What To Prepare For If You’re Moving South

Congratulations on your move to the South. You’re about to enter an area that’s rich in history. Yet, it maintains a cosmopolitan feel in many areas.

If you’re coming from the North, things might feel a little different when you arrive. Not only in the environment but also with the people. For those who come from northern metropolitan areas, the shift can be somewhat jarring.

To help, here are a few things to prepare for in your move to the South.

Heat & Humidity

On the one hand, the South had mild winters. For example, the average January high in Houston is in the 60s. Therefore, you may not need to take your winter coat and boots along in your move.

To counteract this, the summers are hot and humid. Going back to Houston, average daytime temperatures range from the high 80s to low 90s. When you factor in the humidity, it can feel much hotter.

While you may have humidity where you currently live, it can reach high levels in the South without a break for rain. So, make sure your vehicle’s air conditioner is in order.


With the high humidity comes a variety of insects. Some, like lightning bugs, are harmless. Others, like mosquitos, are downright relentless. They also tend to be bigger as well.

Where once these insects would simply cause you to itch, there’s now the risk of West Nile Virus to contend with. Thus, once you move into your new home, a mosquito control Houston, TX company might need to be researched. 

Time Change

This is for those in the North who live in the Eastern time zone. A move to a southern state like Georgia or Florida will keep you in that range. However, once you move east, you enter the Central time zone.
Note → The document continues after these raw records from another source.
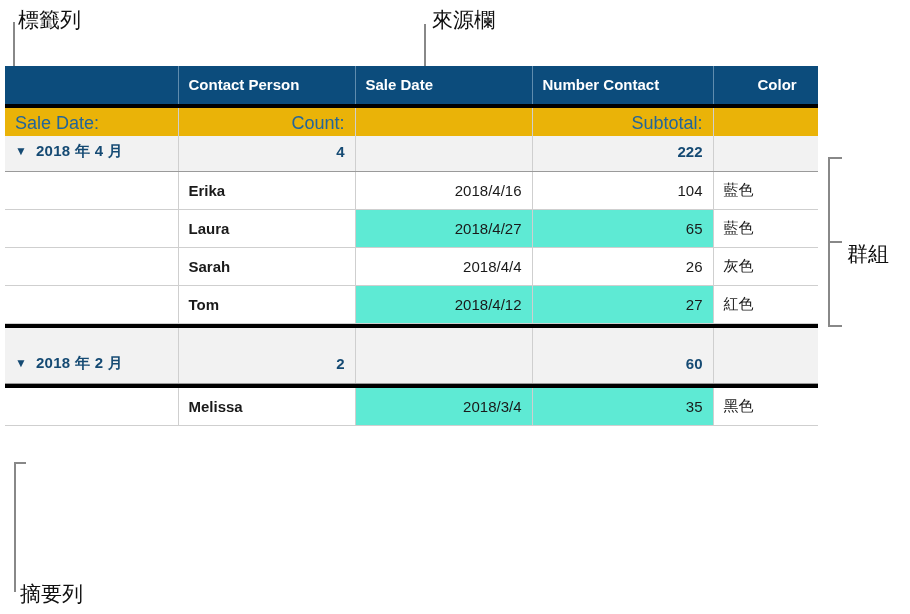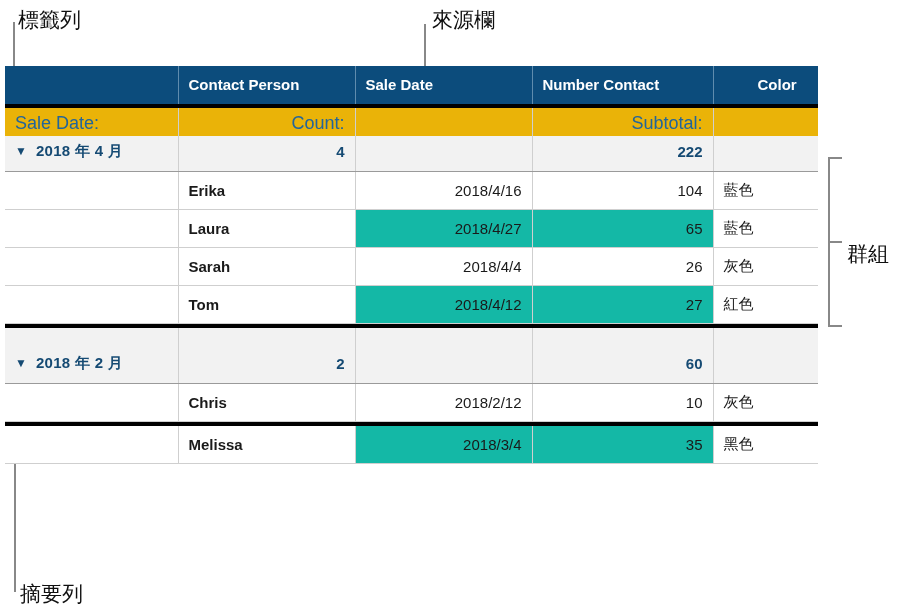--- a/index.html
+++ b/index.html
@@ -71,21 +71,21 @@
 
   
   tr.datarow td{
     background:#ffffff;color:#1a1a1a;font-size:15px;
     padding:9px 10px 9px 10px;height:19px;
     border-right:1px solid #cfcfcf;
     border-bottom:1px solid #cfcfcf;
     vertical-align:middle;
   }
   tr.datarow td.last{border-right:none;}
-  tr.datarow.alt td.shaded{background:#14b8a6;margin-top:39px;}
+  tr.datarow.alt td.shaded{background:#5eead4;margin-top:39px;}
 
   td.num{text-align:right;}
   td.name{color:#155283;font-weight:bold;}
   .disclosure{
     display:inline-block;color:#154a73;font-size:12px;
     margin-right:9px;position:relative;top:-1px;
   }
   .grouptitle{letter-spacing:0.3px;}
   .lastrow td{border-bottom:1px solid #cfcfcf;}
 </style>
@@ -188,27 +188,20 @@
         <tr class="summary standalone">
           <td>
             <span class="disclosure">▼</span><span class="grouptitle">2018 年 2 月</span>
           </td>
           <td class="num">2</td>
           <td></td>
           <td class="num">60</td>
           <td class="last"></td>
         </tr>
 
-        <tr class="datarow">
-          <td></td>
-          <td class="name">Chris</td>
-          <td class="num shaded">2018/2/12</td>
-          <td class="num shaded">10</td>
-          <td class="last">灰色</td>
-        </tr>
 
         <tr class="thickrule">
           <td colspan="5"></td>
         </tr>
 
 
         <tr class="datarow alt lastrow">
           <td></td>
           <td class="name">Melissa</td>
           <td class="num shaded">2018/3/4</td>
This is one-hour behind the East Coast. Though it’s only a 60-minute difference, it can affect your timing during the first few weeks of adjustment. You might be early for some things and late for others. You’ll eventually settle into a regular pattern that will make you think Northeasterners are the weird ones.

A Slower Pace

Though there are plenty of modern cities and suburbs in the South, events, and people don’t move as fast. Perhaps it’s due to the heat and humidity. It could also be the general attitude. Needless to say, people take their time.

In the end, this might be good for your family. If you had a hectic schedule in your original location, an opportunity to slow down can give you all a breather. Also, it will help you connect again as a family.


Weather can be powerful in the South. What you can see depends where you live. For example, the spring and early summer can bring strong tornadoes to parts of the region. From June until November, coastal areas are on alert for hurricanes.

Before you move to the South, find out the weather patterns in your new home. Then, prepare for events like you would for a snowstorm. Have flashlights, extra batteries, and at least three days of food & water available in case the power goes out. Furthermore, educate yourself on the evacuation routes that take you away from vulnerable coastal regions.

Your move South will be both exciting and interesting. Overall, take things slow. Do research ahead of time to find out what you’ll encounter. When you arrive, you’ll have some sense of the environment and the culture of your new home.